We all experience these emotions when it comes to our own homes. As the saying goes – home is where the hearth is. Or, in this case, ‘home is where the heart is’. And this doesn’t just apply to the people you share your home with, such as family. It applies to everything your home means to you, including:
- Good health
All these emotions are influenced by what you’ve done with your home, including:
- How you’ve decorated it
- How you’ve maintained it
Hence, every aspect of your home is directly related to the way you feel about it. And about yourself.
A great home means great health
Most of us don’t realize the impact our homes have on our mental and physical well-being. Everything about our homes contributes to the way we feel, such as:
1. The air
The air you breathe is crucial to your good health. Are you aware of the pollutants present in the air in your house? Do you have any allergy-inducing fibers or pollutants in your carpet? Does cigarette smoke cling to all your furniture and fabrics? What about dust mites? And is your home damp and musty? All these aspects of the air in your home can affect your health. Without realizing, you may be suffering from allergies or respiratory problems caused by the air in your house. Now do you understand the importance of good, clean air inside your home?

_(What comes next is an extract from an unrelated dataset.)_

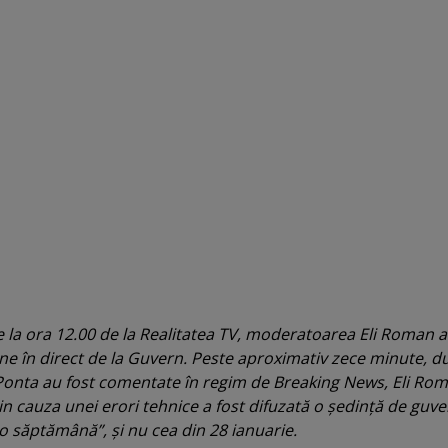
de la ora 12.00 de la Realitatea TV, moderatoarea Eli Roman a
ne în direct de la Guvern. Peste aproximativ zece minute, d
 Ponta au fost comentate în regim de Breaking News, Eli Ro
n cauza unei erori tehnice a fost difuzată o şedinţă de guve
 săptămână”, şi nu cea din 28 ianuarie.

The solution to coping with air-related issues in your home is to ensure that you air out your home every day. Throw open all the windows first thing every morning – let fresh air and sunlight flood into your home and fill it with positive energy. Whatever be the season, winter or summer, do this even if for a little while, before turning on the heating or AC. You will feel the difference within the first 24 hours of starting this routine.
2. The lighting
Are you one of those people who like their home to be dim, dark and mysterious? Or do you prefer it to be bright and cheerful? Is your home a sanctuary from the stress and irritations of the real world out there? Your perceptions of what your home means to you will influence the kind of lighting you use. However, regardless of how you want the lighting to be i.e. romantic, mysterious, etc. do work towards maintaining a cheerful environment in your home most of the time.

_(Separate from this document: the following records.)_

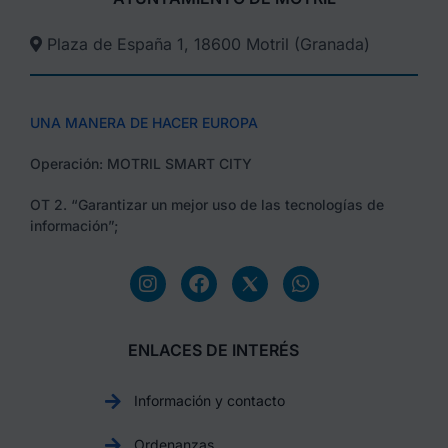
Plaza de España 1, 18600 Motril (Granada)​
UNA MANERA DE HACER EUROPA
Operación: MOTRIL SMART CITY
OT 2. “Garantizar un mejor uso de las tecnologías de
información”;
ENLACES DE INTERÉS
Información y contacto
Ordenanzas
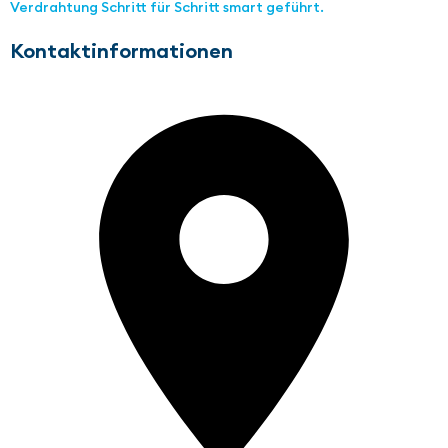
Verdrahtung Schritt für Schritt smart geführt.
Kontaktinformationen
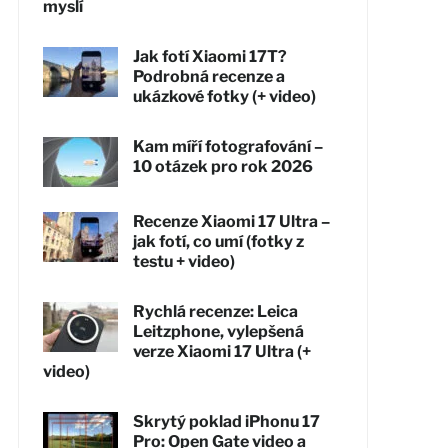
myslí
Jak fotí Xiaomi 17T?
Podrobná recenze a
ukázkové fotky (+ video)
Kam míří fotografování –
10 otázek pro rok 2026
Recenze Xiaomi 17 Ultra –
jak fotí, co umí (fotky z
testu + video)
Rychlá recenze: Leica
Leitzphone, vylepšená
verze Xiaomi 17 Ultra (+
video)
Skrytý poklad iPhonu 17
Pro: Open Gate video a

If you don’t want your home to be flooded with light all the time, work out a lighting scheme using spot lights, table lamps, pedestal lamps, hanging lights, etc. Place them in corners to create small pools of light; use pedestal lamps for up-lighting areas of the ceiling; or strategically place spot lights to enhance curios or paintings on the walls. You will find that creative use of lighting works very well to uplift your mood and keep you feeling positive, mentally and emotionally, which in turn manifests itself into maintaining your physical health, as well.
3. The colors
The way you use colors in your home is vital to your mental and emotional health. While dull, dark colors can make you feel depressed and lethargic, bright cheerful colors will energize you. The use of soft, pastel shades will make you feel calm and grounded, and you can combine them with pretty, floral prints that bring the outdoors in. Always aim to use colors that make your rooms look spacious with darker colors for accent, if needed.
4. The fabrics
Fabrics used for upholstery and drapes can make a marked difference to your health. Try to use natural fabrics as much as you can. Overuse of synthetic fibers can induce a lot of allergies. Pure cottons and silks don’t trap as much dust as heavily textured synthetics. Pay more attention to the kind of carpets you use, as they definitely trap a lot of dust and lint.

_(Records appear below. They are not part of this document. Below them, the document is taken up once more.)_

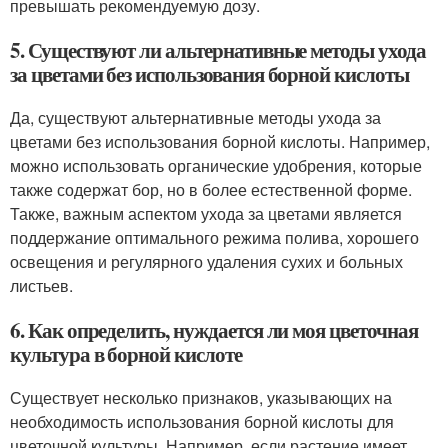
превышать рекомендуемую дозу.
5. Существуют ли альтернативные методы ухода
за цветами без использования борной кислоты
Да, существуют альтернативные методы ухода за
цветами без использования борной кислоты. Например,
можно использовать органические удобрения, которые
также содержат бор, но в более естественной форме.
Также, важным аспектом ухода за цветами является
поддержание оптимального режима полива, хорошего
освещения и регулярного удаления сухих и больных
листьев.
6. Как определить, нуждается ли моя цветочная
культура в борной кислоте
Существует несколько признаков, указывающих на
необходимость использования борной кислоты для
цветочной культуры. Например, если растение имеет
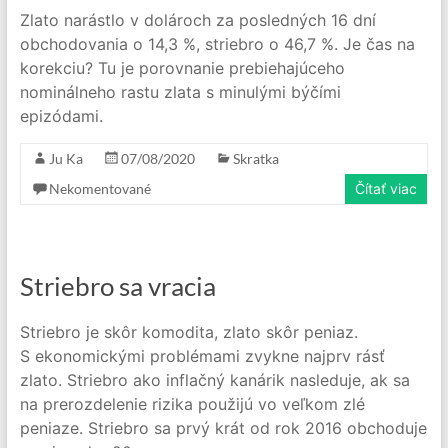
Zlato narástlo v dolároch za posledných 16 dní
obchodovania o 14,3 %, striebro o 46,7 %. Je čas na
korekciu? Tu je porovnanie prebiehajúceho
nominálneho rastu zlata s minulými býčími
epizódami.
Ju Ka
07/08/2020
Skratka
Nekomentované
Čítať viac
Striebro sa vracia
Striebro je skôr komodita, zlato skôr peniaz.
S ekonomickými problémami zvykne najprv rásť
zlato. Striebro ako inflačný kanárik nasleduje, ak sa
na prerozdelenie rizika použijú vo veľkom zlé
peniaze. Striebro sa prvý krát od rok 2016 obchoduje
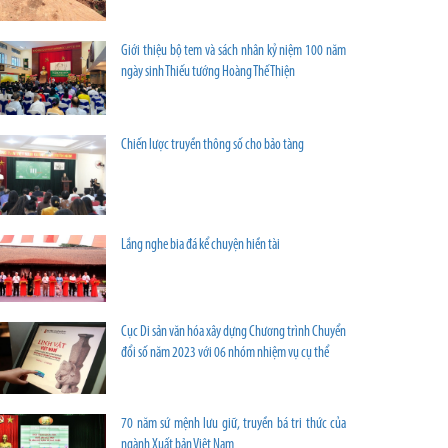
Giới thiệu bộ tem và sách nhân kỷ niệm 100 năm
ngày sinh Thiếu tướng Hoàng Thế Thiện
Chiến lược truyền thông số cho bảo tàng
Lắng nghe bia đá kể chuyện hiền tài
Cục Di sản văn hóa xây dựng Chương trình Chuyển
đổi số năm 2023 với 06 nhóm nhiệm vụ cụ thể
70 năm sứ mệnh lưu giữ, truyền bá tri thức của
ngành Xuất bản Việt Nam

This is the most important aspect of a healthy home. The more cluttered a house is, the more dust and dirt it contains. Even if you’re not into minimalism, try not to cram it with furniture that you don’t need. Vacuum regularly and keep your home free of dust. Do remember, dust creeps into corners, settles within the pages of books, and clings to upholstery and drapes. Put things back in place so they’re not lying around for you to trip over and hurt yourself. Keep your kitchen clean and sparkling, and don’t allow garbage to pile up. Ensure your kitchen sink is free of dirty dishes at all times. Prevent build-up of bacteria and mold.
Following these basic guidelines will ensure that you have the kind of home you need to maintain your good health – mentally and physically. It doesn’t take much effort and is worth paying a little attention to the details, to feel good about your home and yourself.